The ban on giving puberty blockers to under-18s questioning their gender identify is to be made permanent, Health Secretary Wes Streeting has announced.
Streeting told MPs he was making the temporary ban introduced in May indefinite across the UK, following a consultation and advice from the Commission on Human Medicines – calling the way the drugs had been used a “scandal”.
The expert group said prescribing the drugs to children for gender dysphoria was an “unacceptable safety risk”.
Campaigners on both sides have reacted to the news, with those in support of the ban commending Streeting’s “integrity” and those against calling it “discrimination”.
Puberty blockers are drugs used to delay or prevent puberty happening.
A temporary ban was put in place by the last Conservative government, and had been renewed twice by Streeting.
He said on Monday that the review identified cases where children had been prescribed the treatment after filling out an online form and only having one online consultation with a healthcare provider.
The health secretary said it was essential for the government to be evidence-led when it came to healthcare.
Lack of evidence
The order followed publication of a landmark review earlier this year, by paediatrician Dr Hilary Cass, into gender care services for children.
It found a lack of evidence around treatment for under-18s with puberty-blocking drugs.
In March, NHS England decided that puberty blockers would no longer be routine treatment for children with gender dysphoria.
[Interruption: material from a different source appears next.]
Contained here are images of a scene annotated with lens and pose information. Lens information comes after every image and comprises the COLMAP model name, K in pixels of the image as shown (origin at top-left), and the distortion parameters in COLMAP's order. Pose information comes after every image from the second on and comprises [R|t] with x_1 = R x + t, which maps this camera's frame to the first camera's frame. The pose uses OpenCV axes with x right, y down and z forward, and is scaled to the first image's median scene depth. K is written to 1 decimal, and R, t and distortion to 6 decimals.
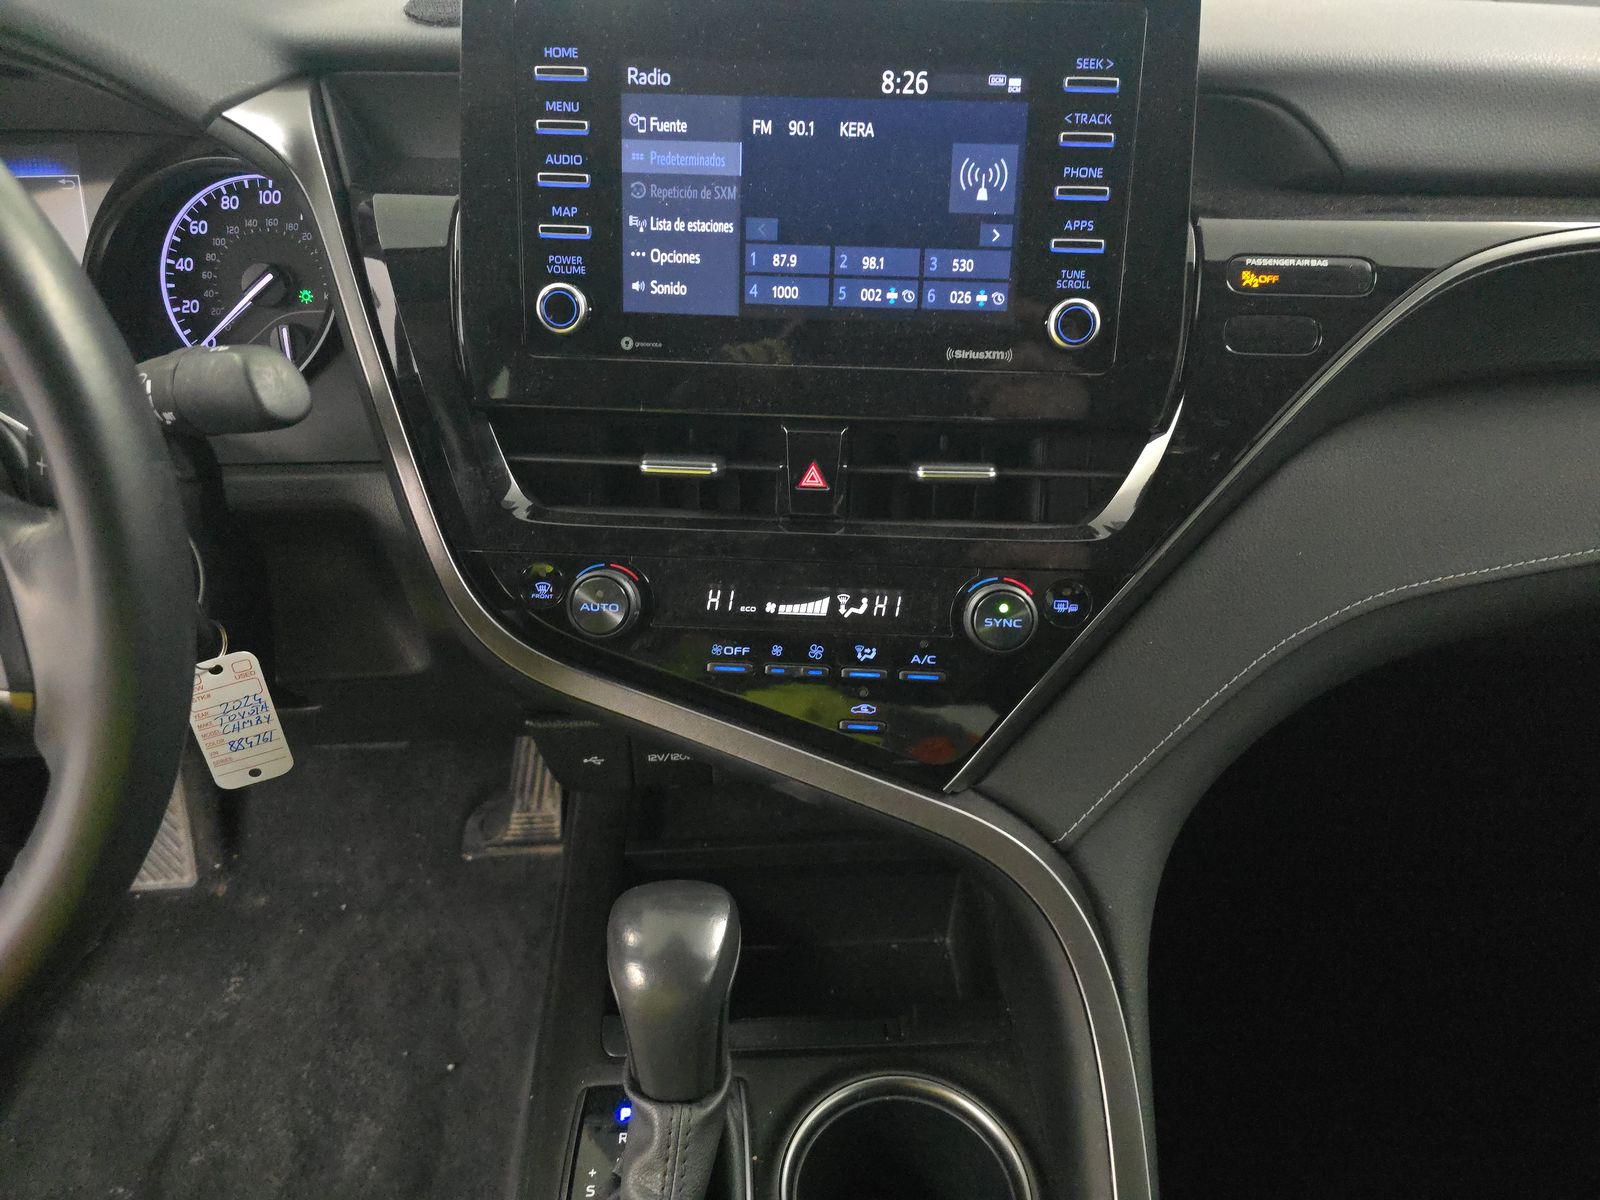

Then in May, the Conservative government tightened rules on the drugs, introducing an emergency ban on them being prescribed by private and European prescribers.
This was kept in place by Labour when they came to power in the summer and was subsequently challenged in the High Court. The government won that case.
Announcing the indefinite ban, Streeting said: “It is a scandal that medicine was given to vulnerable children without the proof that it was safe or effective.”
But he added that the planned clinical trial by NHS England into the use of puberty blockers would go ahead.
The ban would then be reviewed in 2027, he said, in the light of any new evidence that emerged.
Under-18s who were on the drugs before the ban was introduced have been allowed to continue using them.
Helen Joyce, of the Sex Matters campaign group, said: “Wes Streeting has shown integrity and bravery in replacing a temporary ban with an indefinite order.
“It marks another step towards puberty blockers being relegated to a shameful chapter of history, in which parents and health professionals were emotionally blackmailed into harming children in the name of ‘progress’.”
Meanwhile, TransActual’s Keyne Walker said the ban smacked of “discrimination plain and simple”.
“Evidence of the harm of the temporary ban continues to emerge, and will grow now that it has been made permanent.”